Fig. 4 |. Example photoconversion in different cell culture conditions.

a. Cells stably expressing a photoconvertible tag (ex: H2B-Dendra2, Pal-Dendra2) can be prepared under non-adherent, 3D, or 2D experimental conditions which illicit distinct and imageable cellular response for photoconversion. Non-adherent conditions were performed with RPMI8226 myeloma cells; H1299 lung cancer cells were used for all other conditions. Scale bar, 50 μm. b, c. Integrated density (relative fluorescence units) quantification of 6 or more cells pre- and post-photoconversion in the green (b) and red (c) channels, emission peaks, 507 nm, and 573 nm, respectively. d, e. Quantification of integrated density percent change of 6 or more cells pre- and post- photoconversion in the green (d) and red (e) channels.

Fig. 5 |. Cell selection and isolation optimization.
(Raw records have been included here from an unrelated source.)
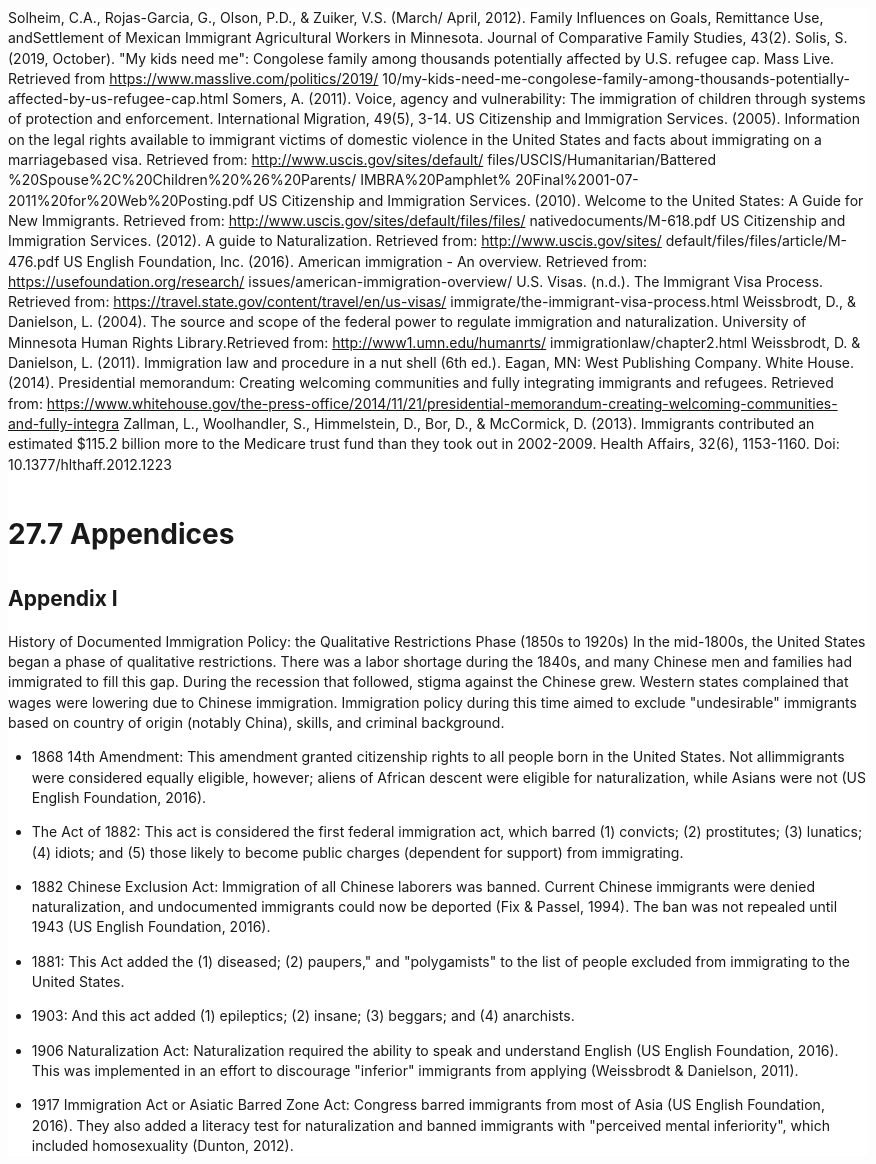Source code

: Solheim, C.A., Rojas-Garcia, G., Olson, P.D., \& Zuiker, V.S. (March/ April, 2012). Family Influences on Goals, Remittance Use, andSettlement of Mexican Immigrant Agricultural Workers in Minnesota. Journal of Comparative Family Studies, 43(2).
Solis, S. (2019, October). "My kids need me": Congolese family among thousands potentially affected by U.S. refugee cap. Mass Live. Retrieved from https://www.masslive.com/politics/2019/ 10/my-kids-need-me-congolese-family-among-thousands-potentially-affected-by-us-refugee-cap.html
Somers, A. (2011). Voice, agency and vulnerability: The immigration of children through systems of protection and enforcement. International Migration, 49(5), 3-14.
US Citizenship and Immigration Services. (2005). Information on the legal rights available to immigrant victims of domestic violence in the United States and facts about immigrating on a marriagebased visa. Retrieved from: http://www.uscis.gov/sites/default/ files/USCIS/Humanitarian/Battered \%20Spouse\%2C\%20Children\%20\%26\%20Parents/ IMBRA\%20Pamphlet\% 20Final\%2001-07-2011\%20for\%20Web\%20Posting.pdf
US Citizenship and Immigration Services. (2010). Welcome to the United States: A Guide for New Immigrants. Retrieved from: http://www.uscis.gov/sites/default/files/files/ nativedocuments/M-618.pdf
US Citizenship and Immigration Services. (2012). A guide to Naturalization. Retrieved from: http://www.uscis.gov/sites/ default/files/files/article/M-476.pdf
US English Foundation, Inc. (2016). American immigration - An overview. Retrieved from: https://usefoundation.org/research/ issues/american-immigration-overview/
U.S. Visas. (n.d.). The Immigrant Visa Process. Retrieved from: https://travel.state.gov/content/travel/en/us-visas/ immigrate/the-immigrant-visa-process.html
Weissbrodt, D., \& Danielson, L. (2004). The source and scope of the federal power to regulate immigration and naturalization. University of Minnesota Human Rights Library.Retrieved
from: http://www1.umn.edu/humanrts/ immigrationlaw/chapter2.html
Weissbrodt, D. \& Danielson, L. (2011). Immigration law and procedure in a nut shell (6th ed.). Eagan, MN: West Publishing Company.
White House. (2014). Presidential memorandum: Creating welcoming communities and fully integrating immigrants and refugees. Retrieved from: https://www.whitehouse.gov/the-press-office/2014/11/21/presidential-memorandum-creating-welcoming-communities-and-fully-integra
Zallman, L., Woolhandler, S., Himmelstein, D., Bor, D., \& McCormick, D. (2013). Immigrants contributed an estimated $\$ 115.2$ billion more to the Medicare trust fund than they took out in 2002-2009. Health Affairs, 32(6), 1153-1160. Doi: 10.1377/hlthaff.2012.1223

# 27.7 Appendices 

## Appendix I

History of Documented Immigration Policy: the Qualitative Restrictions Phase (1850s to 1920s)
In the mid-1800s, the United States began a phase of qualitative restrictions. There was a labor shortage during the 1840s, and many Chinese men and families had immigrated to fill this gap. During the recession that followed, stigma against the Chinese grew. Western states complained that wages were lowering due to Chinese immigration. Immigration policy during this time aimed to exclude "undesirable" immigrants based on country of origin (notably China), skills, and criminal background.

- 1868 14th Amendment: This amendment granted citizenship rights to all people born in the United States. Not allimmigrants were considered equally eligible, however; aliens of African descent were eligible for naturalization, while Asians were not (US English Foundation, 2016).

- The Act of 1882: This act is considered the first federal immigration act, which barred (1) convicts; (2) prostitutes; (3) lunatics; (4) idiots; and (5) those likely to become public charges (dependent for support) from immigrating.
- 1882 Chinese Exclusion Act: Immigration of all Chinese laborers was banned. Current Chinese immigrants were denied naturalization, and undocumented immigrants could now be deported (Fix \& Passel, 1994). The ban was not repealed until 1943 (US English Foundation, 2016).
- 1881: This Act added the (1) diseased; (2) paupers," and "polygamists" to the list of people excluded from immigrating to the United States.
- 1903: And this act added (1) epileptics; (2) insane; (3) beggars; and (4) anarchists.
- 1906 Naturalization Act: Naturalization required the ability to speak and understand English (US English Foundation, 2016). This was implemented in an effort to discourage "inferior" immigrants from applying (Weissbrodt \& Danielson, 2011).
- 1917 Immigration Act or Asiatic Barred Zone Act: Congress barred immigrants from most of Asia (US English Foundation, 2016). They also added a literacy test for naturalization and banned immigrants with "perceived mental inferiority", which included homosexuality (Dunton, 2012).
a. Flow plots illustrating stepwise isolation of live photoconverted cells. 8 % 405 nm laser line intensity utilized in positive control. b. False positive photoconverted cells due to light reflection off the glass plate at varying photoconversion laser intensities at 405 nm. c. Representative merged image showing photoconversion of multiple cells (orange and yellow cells) in 3D, where intensity change is measured in a neighboring, non-photoconverted cell (representative nearby cell, ). Quantification showing fold change of normalized red emission after rounds of photoconversion are complete. d. Representative merged image showing photoconversion in multiple cells (orange and yellow cells) in 2D, where intensity change is measured in a neighboring, non-photoconverted cell (representative nearby cell, ). Quantification showing fold change of normalized red emission after rounds of photoconversion are complete. *p < 0.05 by one-way ANOVA with Tukey’s multiple comparisons test. Scale bar, 50 μm.

Fig. 6 |. SaGA-isolated single cell RNA sequencing and analysis.
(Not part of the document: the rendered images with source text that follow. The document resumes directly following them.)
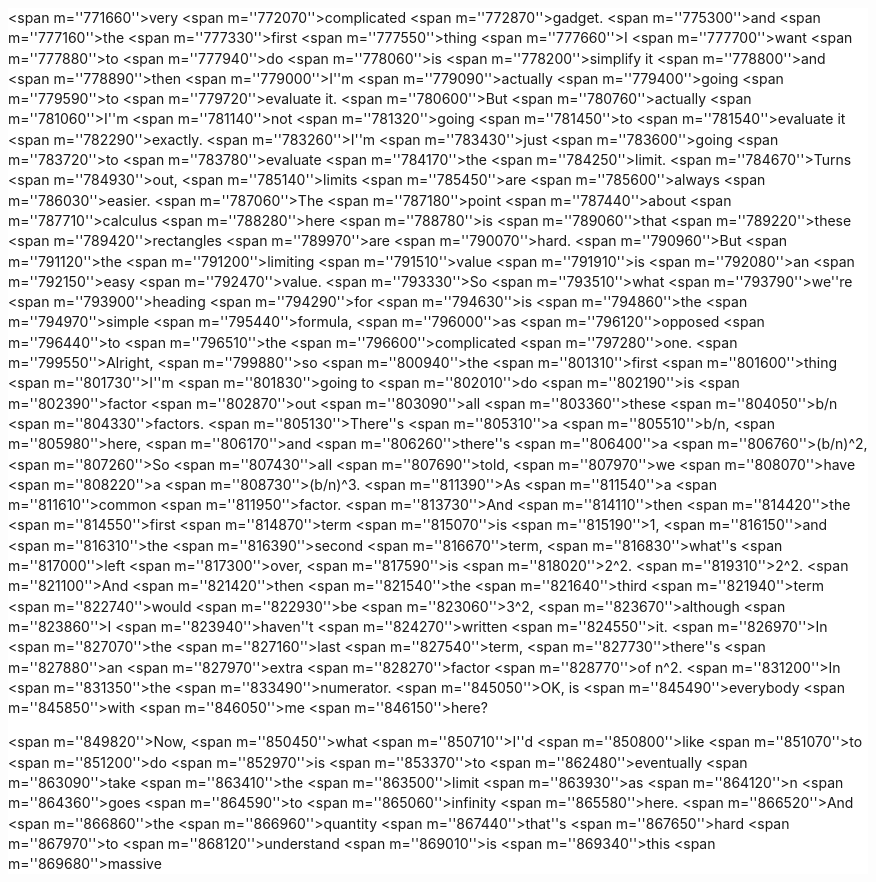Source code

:   <span m=''771660''>very</span> <span m=''772070''>complicated</span> <span m=''772870''>gadget.</span>
  <span m=''775300''>and</span> <span m=''777160''>the</span> <span m=''777330''>first</span>
  <span m=''777550''>thing</span> <span m=''777660''>I</span> <span m=''777700''>want</span>
  <span m=''777880''>to</span> <span m=''777940''>do</span> <span m=''778060''>is</span>
  <span m=''778200''>simplify it</span> <span m=''778800''>and</span> <span m=''778890''>then</span>
  <span m=''779000''>I''m</span> <span m=''779090''>actually</span> <span m=''779400''>going</span>
  <span m=''779590''>to</span> <span m=''779720''>evaluate it.</span> <span m=''780600''>But</span>
  <span m=''780760''>actually</span> <span m=''781060''>I''m</span> <span m=''781140''>not</span>
  <span m=''781320''>going</span> <span m=''781450''>to</span> <span m=''781540''>evaluate
  it</span> <span m=''782290''>exactly.</span> <span m=''783260''>I''m</span> <span
  m=''783430''>just</span> <span m=''783600''>going</span> <span m=''783720''>to</span>
  <span m=''783780''>evaluate</span> <span m=''784170''>the</span> <span m=''784250''>limit.</span>
  <span m=''784670''>Turns</span> <span m=''784930''>out,</span> <span m=''785140''>limits</span>
  <span m=''785450''>are</span> <span m=''785600''>always</span> <span m=''786030''>easier.</span>
  <span m=''787060''>The</span> <span m=''787180''>point</span> <span m=''787440''>about</span>
  <span m=''787710''>calculus</span> <span m=''788280''>here</span> <span m=''788780''>is</span>
  <span m=''789060''>that</span> <span m=''789220''>these</span> <span m=''789420''>rectangles</span>
  <span m=''789970''>are</span> <span m=''790070''>hard.</span> <span m=''790960''>But</span>
  <span m=''791120''>the</span> <span m=''791200''>limiting</span> <span m=''791510''>value</span>
  <span m=''791910''>is</span> <span m=''792080''>an</span> <span m=''792150''>easy</span>
  <span m=''792470''>value.</span> <span m=''793330''>So</span> <span m=''793510''>what</span>
  <span m=''793790''>we''re</span> <span m=''793900''>heading</span> <span m=''794290''>for</span>
  <span m=''794630''>is</span> <span m=''794860''>the</span> <span m=''794970''>simple</span>
  <span m=''795440''>formula,</span> <span m=''796000''>as</span> <span m=''796120''>opposed</span>
  <span m=''796440''>to</span> <span m=''796510''>the</span> <span m=''796600''>complicated</span>
  <span m=''797280''>one.</span> <span m=''799550''>Alright,</span> <span m=''799880''>so</span>
  <span m=''800940''>the</span> <span m=''801310''>first</span> <span m=''801600''>thing</span>
  <span m=''801730''>I''m</span> <span m=''801830''>going to</span> <span m=''802010''>do</span>
  <span m=''802190''>is</span> <span m=''802390''>factor</span> <span m=''802870''>out</span>
  <span m=''803090''>all</span> <span m=''803360''>these</span> <span m=''804050''>b/n</span>
  <span m=''804330''>factors.</span> <span m=''805130''>There''s</span> <span m=''805310''>a</span>
  <span m=''805510''>b/n,</span> <span m=''805980''>here,</span> <span m=''806170''>and</span>
  <span m=''806260''>there''s</span> <span m=''806400''>a</span> <span m=''806760''>(b/n)^2,</span>
  <span m=''807260''>So</span> <span m=''807430''>all</span> <span m=''807690''>told,</span>
  <span m=''807970''>we</span> <span m=''808070''>have</span> <span m=''808220''>a</span>
  <span m=''808730''>(b/n)^3.</span> <span m=''811390''>As</span> <span m=''811540''>a</span>
  <span m=''811610''>common</span> <span m=''811950''>factor.</span> <span m=''813730''>And</span>
  <span m=''814110''>then</span> <span m=''814420''>the</span> <span m=''814550''>first</span>
  <span m=''814870''>term</span> <span m=''815070''>is</span> <span m=''815190''>1,</span>
  <span m=''816150''>and</span> <span m=''816310''>the</span> <span m=''816390''>second</span>
  <span m=''816670''>term,</span> <span m=''816830''>what''s</span> <span m=''817000''>left</span>
  <span m=''817300''>over,</span> <span m=''817590''>is</span> <span m=''818020''>2^2.</span>
  <span m=''819310''>2^2.</span> <span m=''821100''>And</span> <span m=''821420''>then</span>
  <span m=''821540''>the</span> <span m=''821640''>third</span> <span m=''821940''>term</span>
  <span m=''822740''>would</span> <span m=''822930''>be</span> <span m=''823060''>3^2,</span>
  <span m=''823670''>although</span> <span m=''823860''>I</span> <span m=''823940''>haven''t</span>
  <span m=''824270''>written</span> <span m=''824550''>it.</span> <span m=''826970''>In</span>
  <span m=''827070''>the</span> <span m=''827160''>last</span> <span m=''827540''>term,</span>
  <span m=''827730''>there''s</span> <span m=''827880''>an</span> <span m=''827970''>extra</span>
  <span m=''828270''>factor</span> <span m=''828770''>of n^2.</span> <span m=''831200''>In</span>
  <span m=''831350''>the</span> <span m=''833490''>numerator.</span> <span m=''845050''>OK,
  is</span> <span m=''845490''>everybody</span> <span m=''845850''>with</span> <span
  m=''846050''>me</span> <span m=''846150''>here?</span> </p><p><span m=''849820''>Now,</span>
  <span m=''850450''>what</span> <span m=''850710''>I''d</span> <span m=''850800''>like</span>
  <span m=''851070''>to</span> <span m=''851200''>do</span> <span m=''852970''>is</span>
  <span m=''853370''>to</span> <span m=''862480''>eventually</span> <span m=''863090''>take</span>
  <span m=''863410''>the</span> <span m=''863500''>limit</span> <span m=''863930''>as</span>
  <span m=''864120''>n</span> <span m=''864360''>goes</span> <span m=''864590''>to</span>
  <span m=''865060''>infinity</span> <span m=''865580''>here.</span> <span m=''866520''>And</span>
  <span m=''866860''>the</span> <span m=''866960''>quantity</span> <span m=''867440''>that''s</span>
  <span m=''867650''>hard</span> <span m=''867970''>to</span> <span m=''868120''>understand</span>
  <span m=''869010''>is</span> <span m=''869340''>this</span> <span m=''869680''>massive</span>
a. Workflow schematic of collection of SaGA-isolated cells for single cell RNA sequencing and analysis. H1299 cells were used to perform a 3D spheroid invasion assay for a 24 h invasion period. Upon application of SaGA, user-defined cell populations (Leaders and Followers) were sorted directly into a 96-well plate with RNA lysis buffer, frozen at − 80 °C, and subsequently processed for single-cell RNA sequencing. Created with Biorender.com. b. tSNE plot of single H1299 cells (n = 105) based upon expression of the most variably expressed genes (n = 1,155). tSNE clusters were determined by cell positioning within the plot. c. Mutation profile plot for n = 171 single cells using previously identified H1299 leader- and follower- specific mutations. d. tSNE plot with each cell labeled by its mutation profile from panel c. e. tSNE plot with each cell labeled by high (defined as [log2 (normalized counts + 1)] >2 or low <2 expression of Myo10. f. Quantification of Myo10 expression for each tSNE cluster. *p < 0.05 by one-way ANOVA with Tukey’s multiple comparisons test.